В 1932 году певица ненадолго возвратилась в Таллин. Здесь у нее родилась дочь, которую назвали также Милица. А уже с 1933 года Корьюс — солистка Магдебургской оперы. В течение нескольких лет она становится европейской знаменитостью. Одна за другой выходят пластинки с записями ее выступлений.
А в это время в Голливуде на кинофабрике «Метро-Голдвин-Майер», созданной, кстати, выходцем из России Лазарем Меиром (Луис Майер), готовились к производству нового фильма. Режиссер Ж. Дювивье должен был снять картину по мотивам жизни Иоганна Штрауса (младшего). В фильме о короле вальса, естественно, должна была звучать его музыка. Чтобы приспособить ее к картине, пригласили аранжировщика Дмитрия Темкина, тоже выходца из России. Следует сказать, что Темкин блестяще справился с поставленной перед ним задачей. Он осовременил музыку Штрауса, и она органично вплелась в контекст фильма. Для солирующей в одном из эпизодов партии скрипки пригласили всемирно известного Яшу Хейфеца.

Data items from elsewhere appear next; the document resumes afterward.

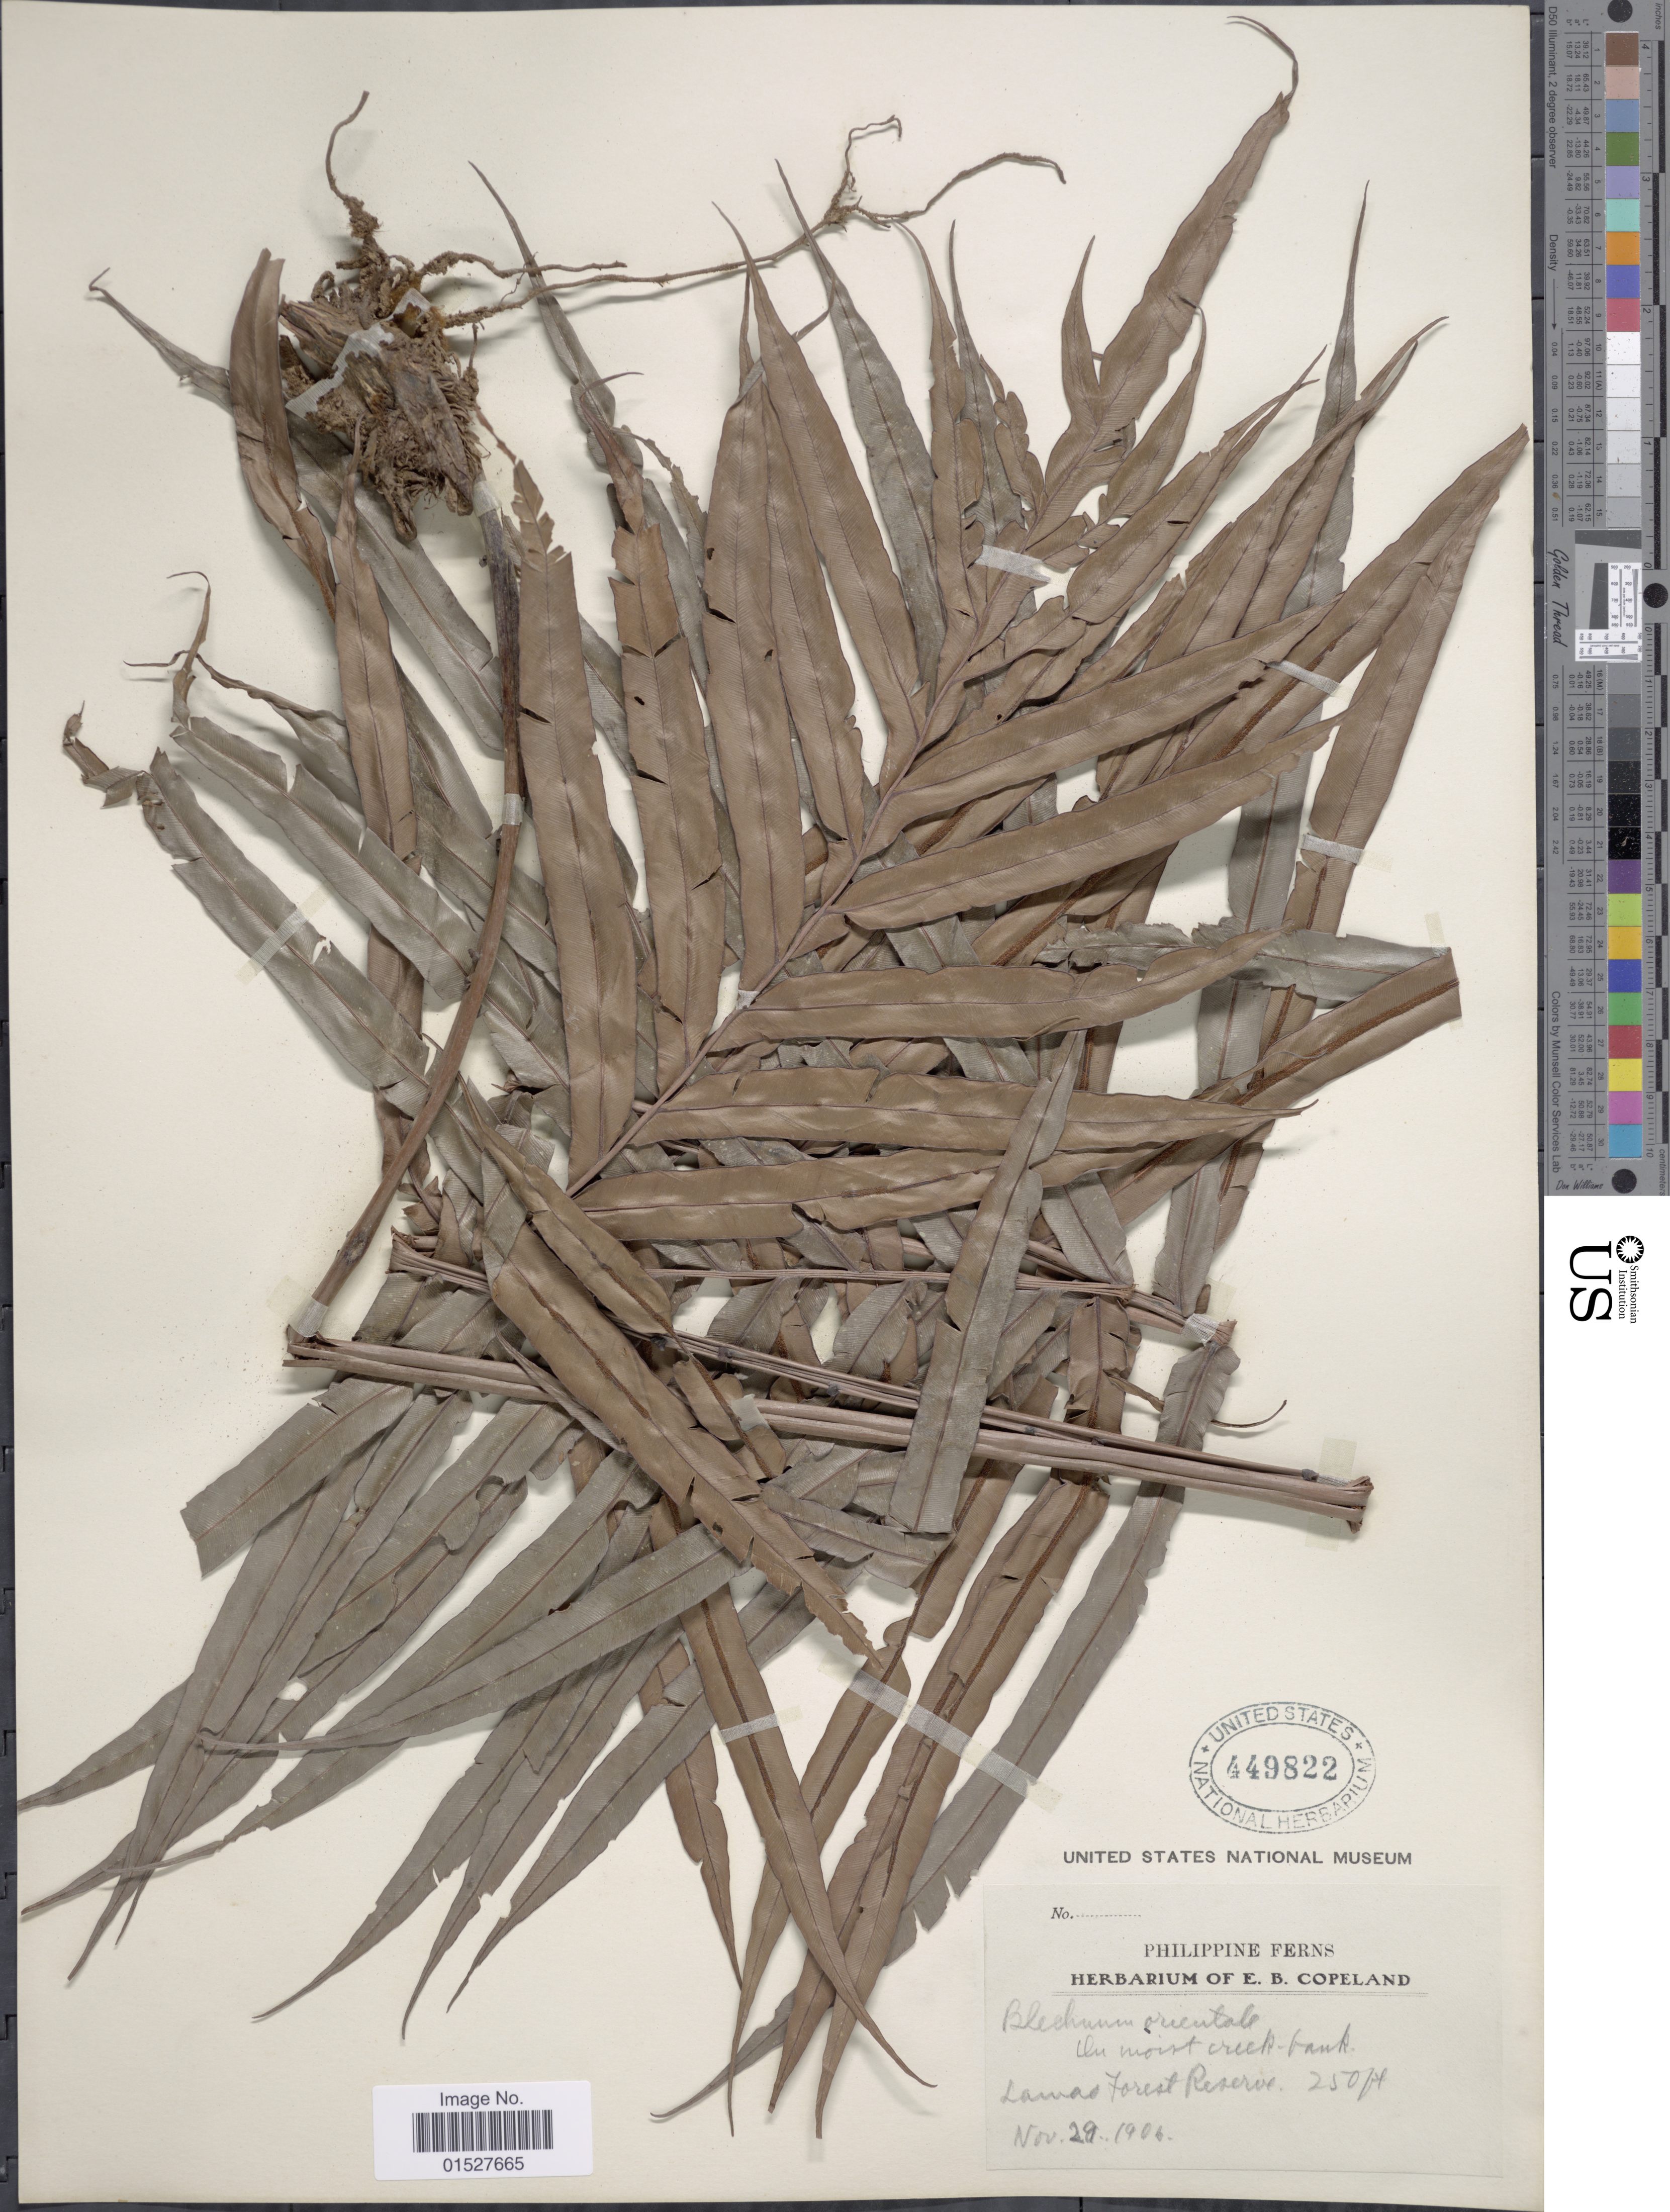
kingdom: Plantae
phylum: Tracheophyta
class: Polypodiopsida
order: Polypodiales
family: Blechnaceae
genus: Blechnum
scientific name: Blechnum orientale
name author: L.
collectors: ex herb. E. B. Copeland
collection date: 1906-11-28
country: Philippines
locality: Lamao Forest Reserve.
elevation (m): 76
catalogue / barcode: US 449822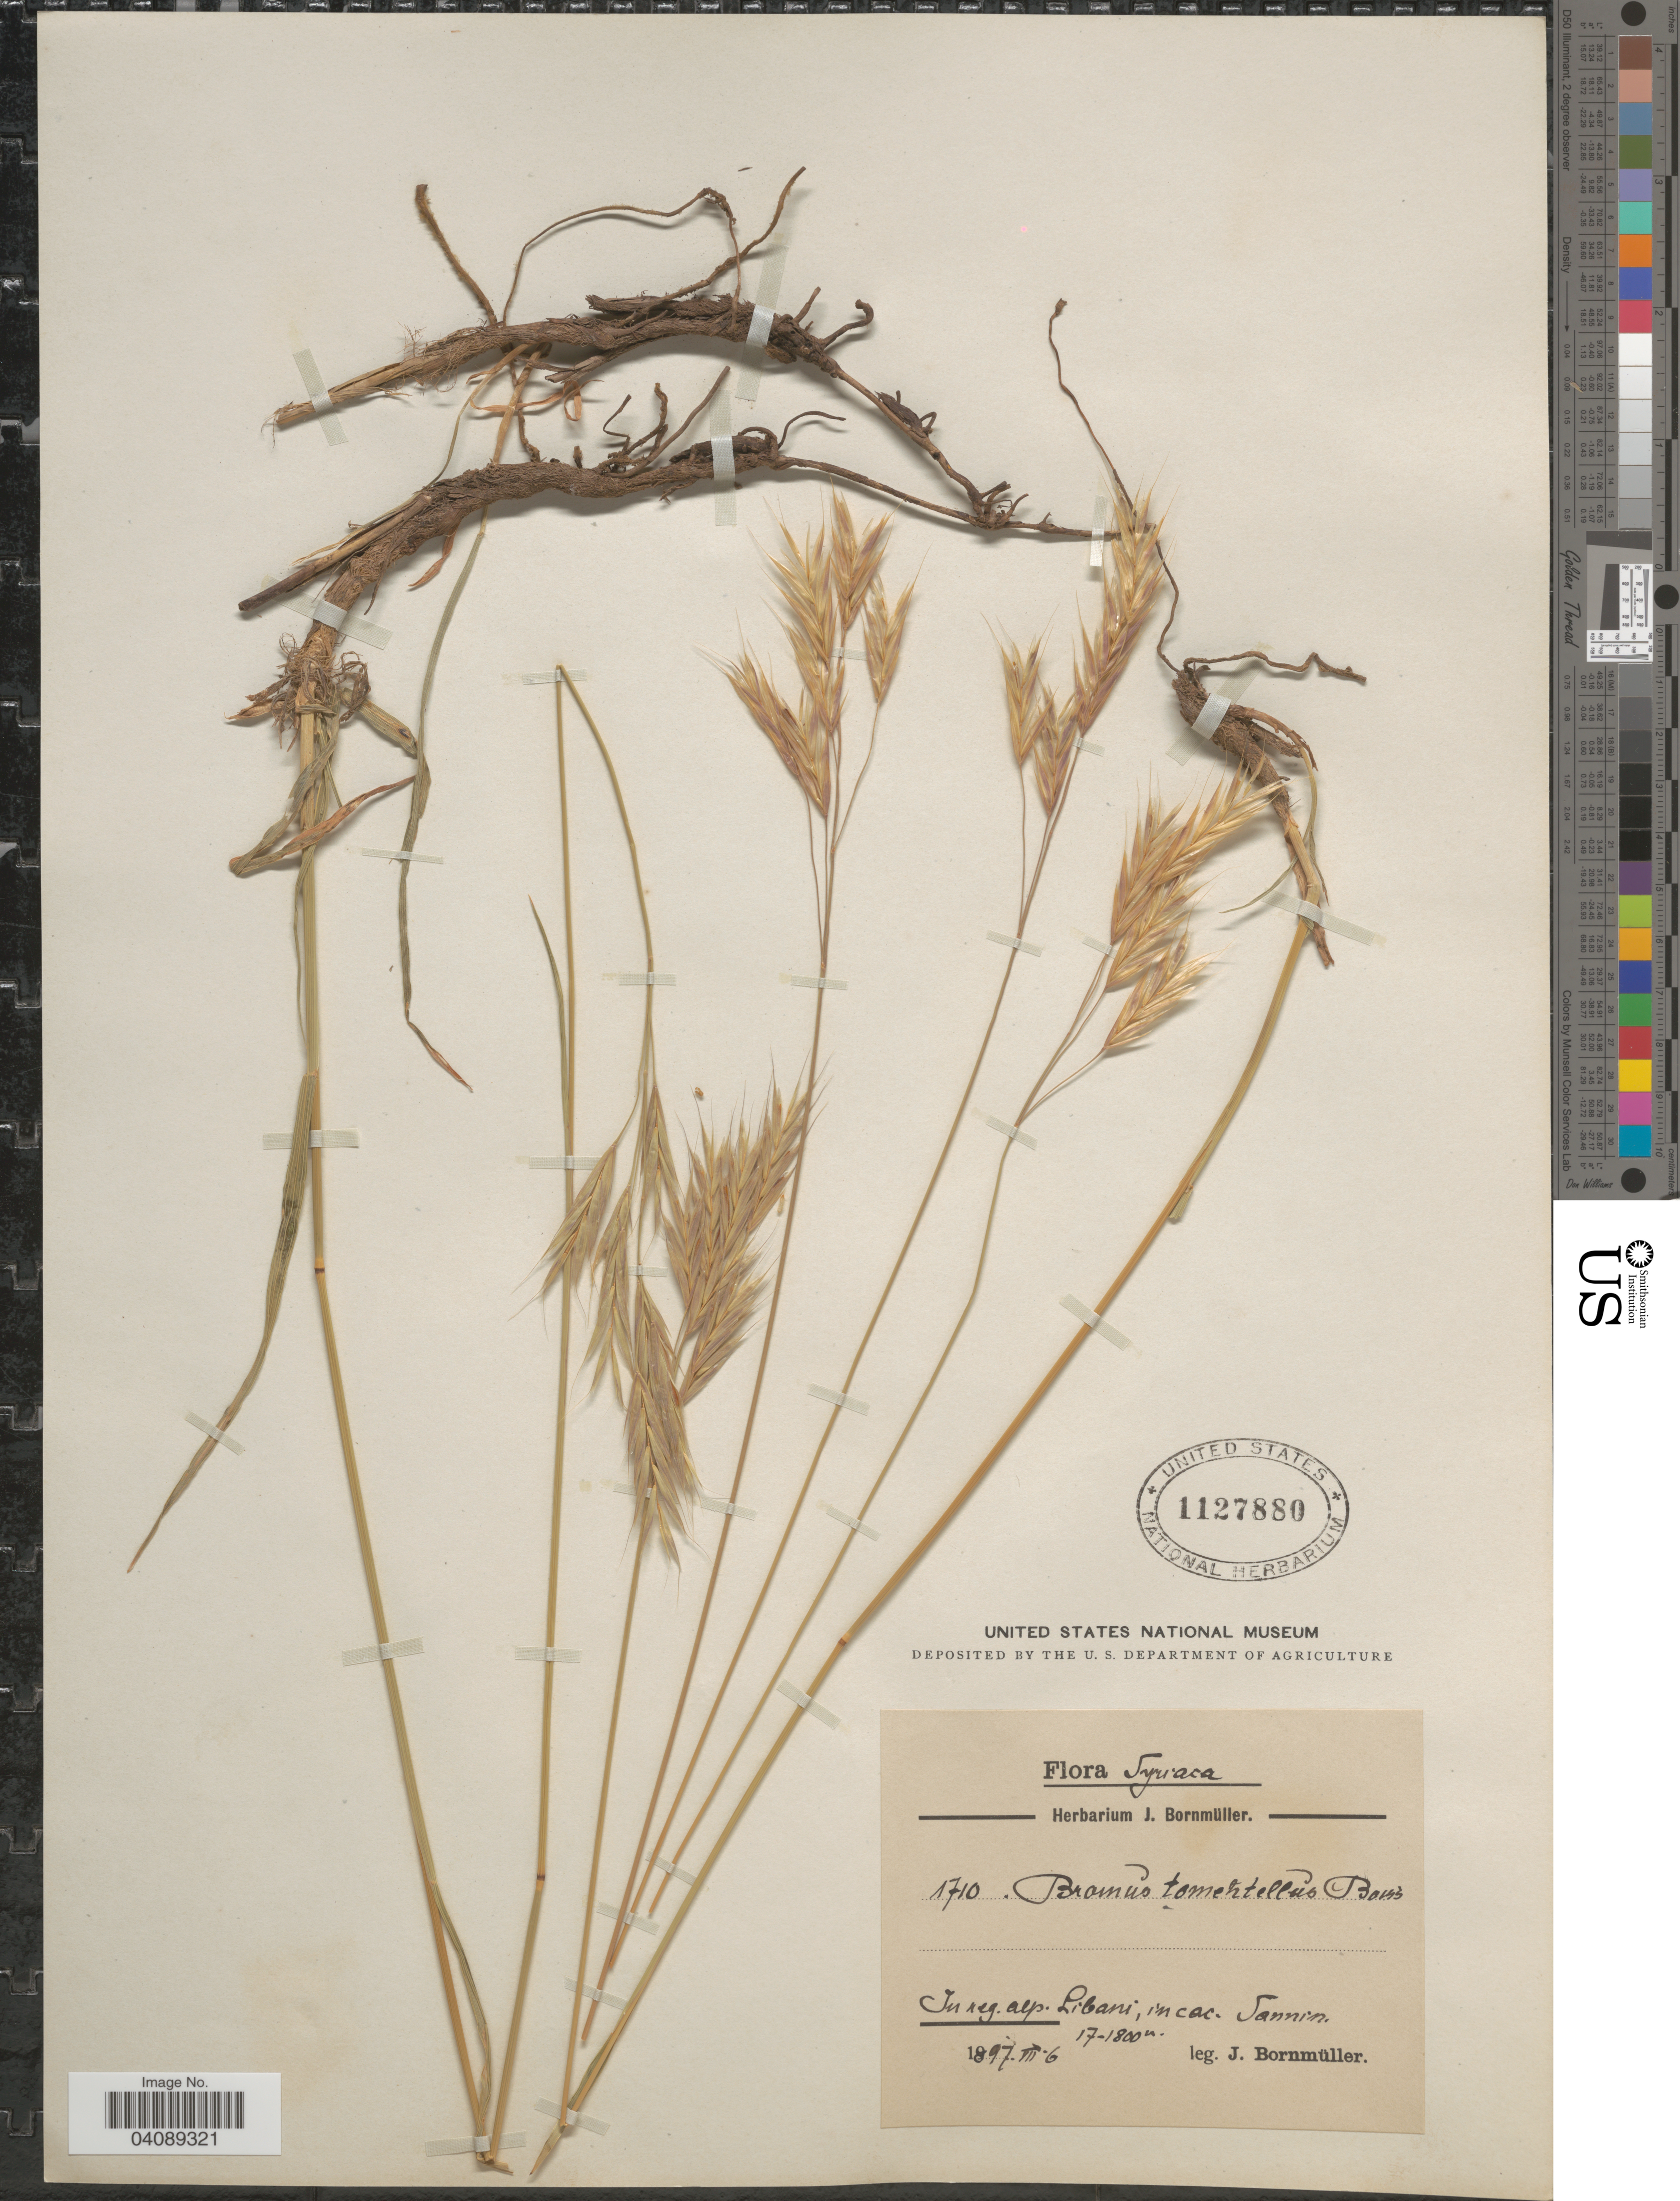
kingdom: Plantae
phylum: Tracheophyta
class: Liliopsida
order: Poales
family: Poaceae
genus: Bromus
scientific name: Bromus tomentellus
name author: Boiss.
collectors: J. Bornmüller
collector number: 1710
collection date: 1897-07-06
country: Lebanon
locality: Syriaca. In reg. alp. Libani, in cac. Tannin.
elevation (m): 1700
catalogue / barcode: US 1127880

Но кино могло по-настоящему осуществиться только тогда, когда режиссер найдет исполнительницу главной роли. Произошла заминка. Дювивье не устраивала ни одна из актрис, которых ему показывали.
Продюсер Ирвин Тальберг услышал, что европейская дебютантка Милица Корьюс пользуется все возрастающим успехом. Пришлось пересечь океан, и это путешествие принесло желаемый результат. Продюсер был покорен красотой, обаянием и голосом певицы. В Голливуд полетела телеграмма: нашел! Удивительно, но режиссер поверил коллеге и утвердил Милицу на роль Карлы Доннер без непременных кинопроб.
Несколько месяцев упорной работы, и фильм был снят. С 1938 года начался его мировой триумф, не завершившийся и по сей день.
В СССР «Большой вальс» показали перед войной, причем — редкий случай! — он был официально куплен для показа сроком на пять лет. Красивая, завораживающая музыка, обаяние героев фильма и сама его атмосфера не нуждались ни в переводе, ни в каких бы то ни было комментариях. Люди всех возрастов и общественного положения зачарованно всматривались в венскую сказку, в иную жизнь.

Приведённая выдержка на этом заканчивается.